At “Tummy friendly”, we employ traditional processes such as sprouting and roasting which makes the food easy to digest and nutrients more bio-available. Sprouting the grains with careful time temperature-controlled dehydration brings biochemical changes in the grain which offer many wonderful benefits to the baby.
Destroys antinutritional factors
Though cereals, millets, and pulses are a great source of nutrition, they also contain certain antinutritional factors that make nutrients unavailable to the body. Antinutrients work in various ways.
- Some antinutrients make digestive enzymes inactive so they cannot break down carbohydrates or proteins. For example, phytates, trypsin inhibitors, lectins, etc
- Some antinutrients bind to the nutrients and prevent their absorption. For example, polyphenols, oxalates, and phytic acid
- Certain antinutrients such as oligosaccharides found in pulses are responsible for flatulence.
During the process of sprouting, these antinutritional factors get destroyed, making food more digestible and gentler of the stomach. It may also reduce the risk of stomach pain and flatulence.
Improves the digestibility
Biochemical changes occurring in the grain during sprouting increases the amount of the digestive enzymes. These enzymes break down complex carbohydrate molecules into simpler one thus making it easy to digest. Thus, complex starch molecules get broken down into short-chain carbohydrates and sugars.
Increases the availability of vitamins and minerals
During germination, many biochemical changes occur which increases the availability of certain bioactive compounds such as riboflavin, thiamine, biotin, pantothenic acid, niacin, vitamin C and tocopherols. Studies have also shown that after germination of cereals and pulses, iron and zinc bioavailability was increased. These vitamins and minerals are very important for the healthy growth and development of the baby, especially for the brain.

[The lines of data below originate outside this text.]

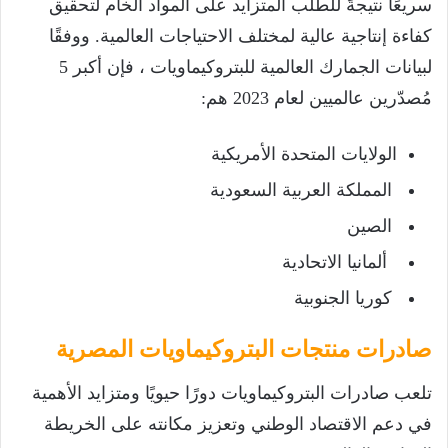
سريعًا نتيجةً للطلب المتزايد على المواد الخام لتحقيق
كفاءة إنتاجية عالية لمختلف الاحتياجات العالمية. ووفقًا
لبيانات الجمارك العالمية للبتروكيماويات ، فإن أكبر 5
مُصدّرين عالميين لعام 2023 هم:
الولايات المتحدة الأمريكية
المملكة العربية السعودية
الصين
ألمانيا الاتحادية
كوريا الجنوبية
صادرات منتجات البتروكيماويات المصرية
تلعب صادرات البتروكيماويات دورًا حيويًا ومتزايد الأهمية
في دعم الاقتصاد الوطني وتعزيز مكانته على الخريطة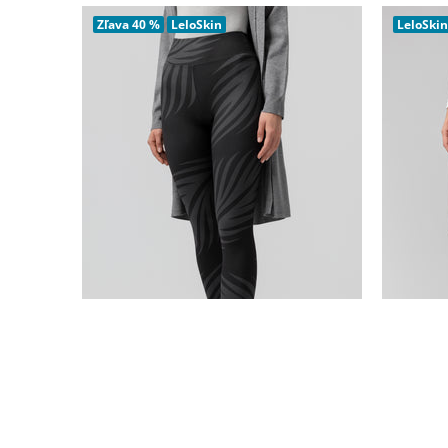
PRIDAŤ DO KOŠÍKA
Zľava
40 %
LeloSkin
LeloSkin
AKCIA
☀️
Legíny Almudena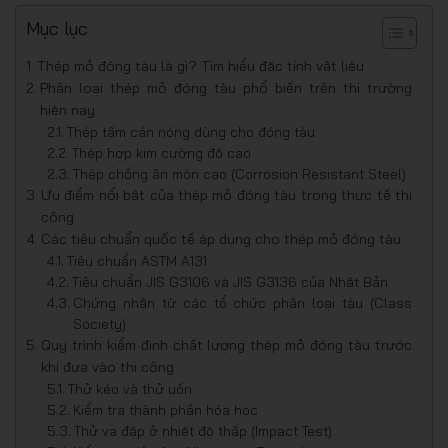
Mục lục
Thép mỏ đóng tàu là gì? Tìm hiểu đặc tính vật liệu
Phân loại thép mỏ đóng tàu phổ biến trên thị trường
hiện nay
Thép tấm cán nóng dùng cho đóng tàu
Thép hợp kim cường độ cao
Thép chống ăn mòn cao (Corrosion Resistant Steel)
Ưu điểm nổi bật của thép mỏ đóng tàu trong thực tế thi
công
Các tiêu chuẩn quốc tế áp dụng cho thép mỏ đóng tàu
Tiêu chuẩn ASTM A131
Tiêu chuẩn JIS G3106 và JIS G3136 của Nhật Bản
Chứng nhận từ các tổ chức phân loại tàu (Class
Society)
Quy trình kiểm định chất lượng thép mỏ đóng tàu trước
khi đưa vào thi công
Thử kéo và thử uốn
Kiểm tra thành phần hóa học
Thử va đập ở nhiệt độ thấp (Impact Test)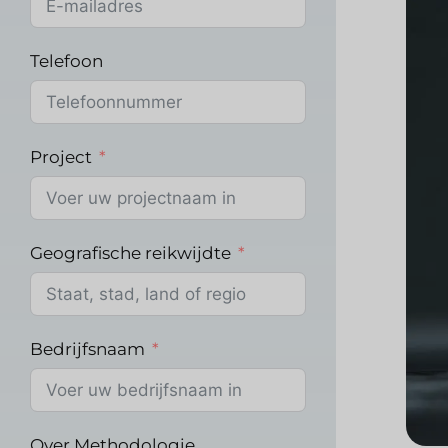
Telefoon
Project
Geografische reikwijdte
Bedrijfsnaam
Over Methodologie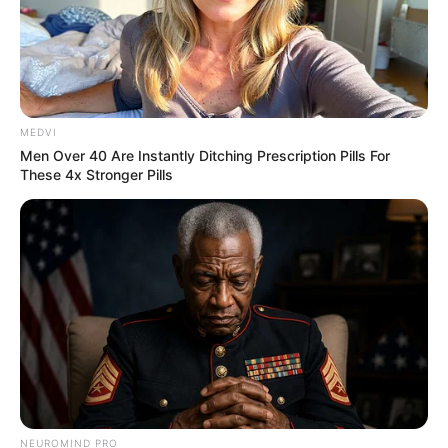
MEDVI
Men Over 40 Are Instantly Ditching Prescription Pills For
These 4x Stronger Pills
DNA Analysis Revealed The Sick Truth About
Ancient Vikings
BRAINBERRIES
NEUROMIND PRO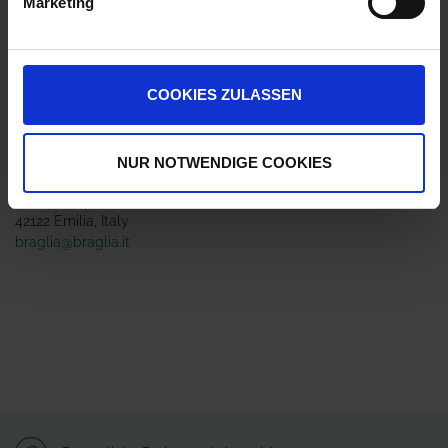
Marketing
Jetzt 1 Ährenpunkt pro 1 Stück sichern.
COOKIES ZULASSEN
ZUR VERGLEICHSLISTE HINZUFÜGEN
Herstellerinformationen (GPSR)
NUR NOTWENDIGE COOKIES
Braglia Srl
via Martin Lutero 4
42122 Emilia, Italy
braglia@braglia.it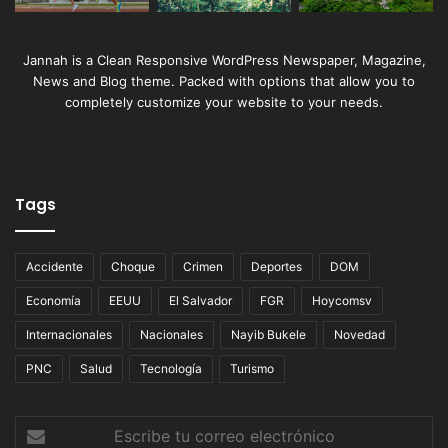
Jannah is a Clean Responsive WordPress Newspaper, Magazine,
News and Blog theme. Packed with options that allow you to
completely customize your website to your needs.
Tags
Accidente
Choque
Crimen
Deportes
DOM
Economía
EEUU
El Salvador
FGR
Hoycomsv
Internacionales
Nacionales
Nayib Bukele
Novedad
PNC
Salud
Tecnología
Turismo
Escribe
tu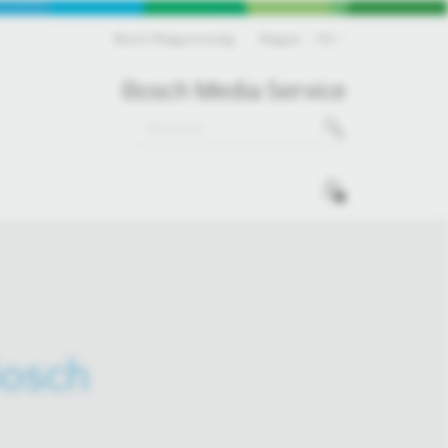
Bosch Magyarország
Magyar
HU
Bosch Media Service
0
Bosch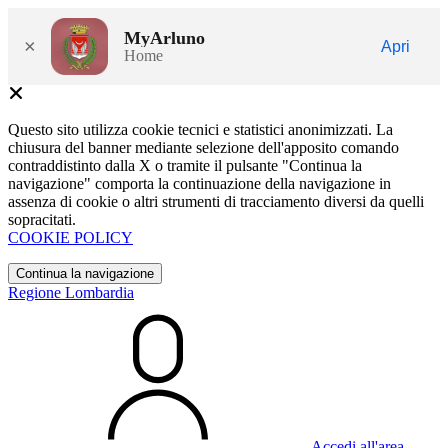
MyArluno
×
Apri
Home
Questo sito utilizza cookie tecnici e statistici anonimizzati. La
chiusura del banner mediante selezione dell'apposito comando
contraddistinto dalla X o tramite il pulsante "Continua la
navigazione" comporta la continuazione della navigazione in
assenza di cookie o altri strumenti di tracciamento diversi da quelli
sopracitati.
COOKIE POLICY
Continua la navigazione
Regione Lombardia
Accedi all'area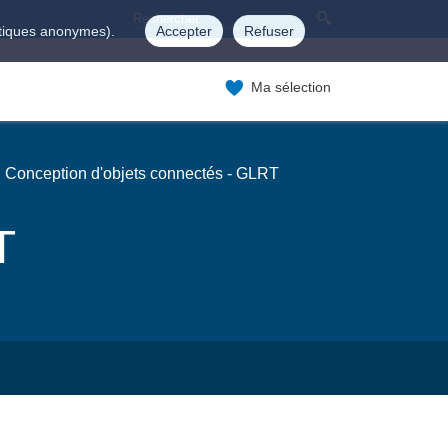
istiques anonymes).
Accepter
Refuser
Ma sélection
Conception d'objets connectés - GLRT
T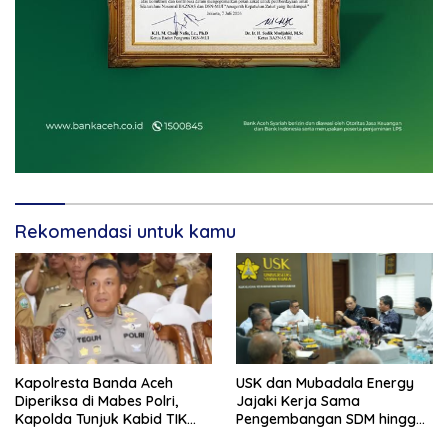
Rekomendasi untuk kamu
Kapolresta Banda Aceh
USK dan Mubadala Energy
Diperiksa di Mabes Polri,
Jajaki Kerja Sama
Kapolda Tunjuk Kabid TIK
Pengembangan SDM hingga
Jadi Plt
Dukungan Asrama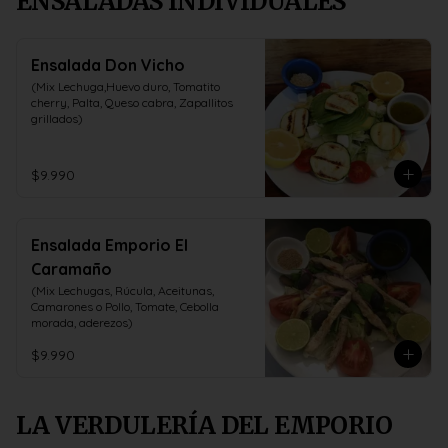
ENSALADAS INDIVIDUALES
Ensalada Don Vicho
(Mix Lechuga,Huevo duro, Tomatito 
cherry, Palta, Queso cabra, Zapallitos 
grillados)
$9.990
Ensalada Emporio El
Caramaño
(Mix Lechugas, Rúcula, Aceitunas, 
Camarones o Pollo, Tomate, Cebolla 
morada, aderezos)
$9.990
LA VERDULERÍA DEL EMPORIO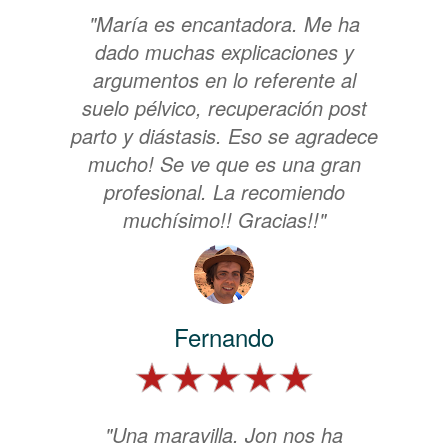
"María es encantadora. Me ha
dado muchas explicaciones y
argumentos en lo referente al
suelo pélvico, recuperación post
parto y diástasis. Eso se agradece
mucho! Se ve que es una gran
profesional. La recomiendo
muchísimo!! Gracias!!"
Fernando
"Una maravilla. Jon nos ha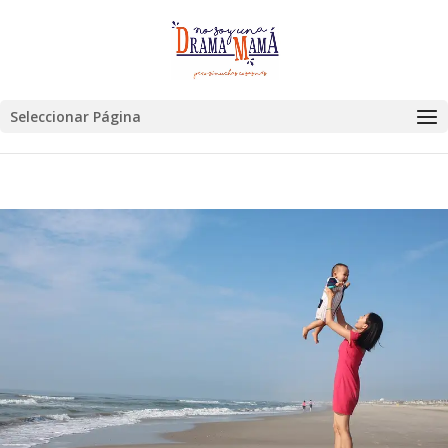
Seleccionar Página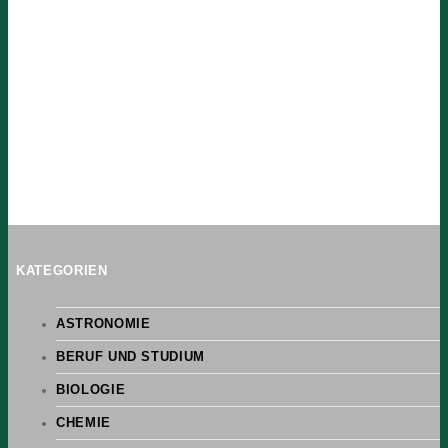
KATEGORIEN
ASTRONOMIE
BERUF UND STUDIUM
BIOLOGIE
CHEMIE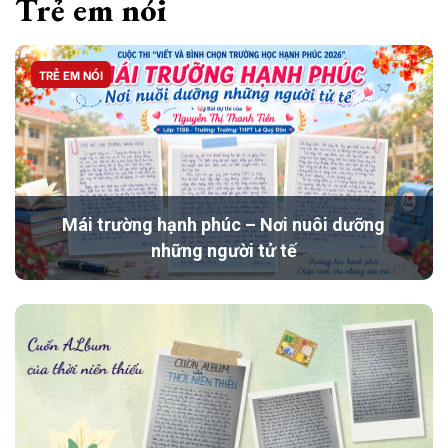
Trẻ em nói
TRẺ EM NÓI
Mái trường hạnh phúc – Nơi nuôi dưỡng
những người tử tế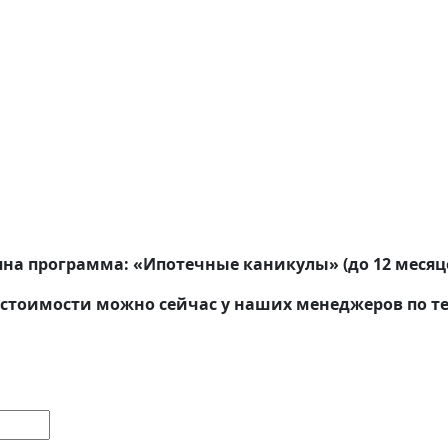
пна программа: «Ипотечные каникулы» (до 12 месяц
стоимости можно сейчас у наших менеджеров по тел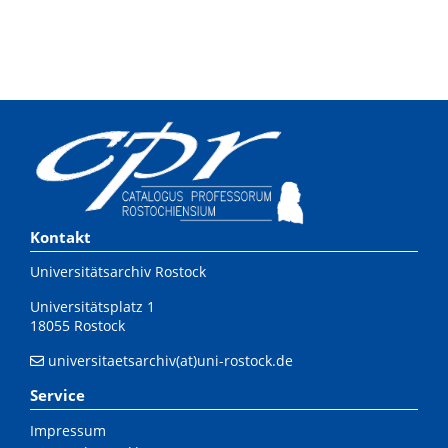
Kontakt
Universitätsarchiv Rostock
Universitätsplatz 1
18055 Rostock
universitaetsarchiv(at)uni-rostock.de
Service
Impressum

High nutrition in little amount of food
High energy demands and the small tummy size is the main challenge of feeding infants. Hence, we need feeds that are nutritionally dense. Cereals made from germinated flours are less viscous than their regular counterparts. They increase the energy density of the meal at the same time reduces the bulk of the cereal diet.
Last but not least sprouted flour porridges have better taste and flavor! Germination softens the texture and increases the flavor of the many cereals. The food is yummy and healthy at the same time!
Given the immense nutritional benefits of Sprouted whole grains and pulses, at TummyFriendly Foods, we sprout all the sproutable grains & pulses to get the maximum possible nutrition from real food without any chemical fortification.
Together, let’s give your baby a happy and healthy start!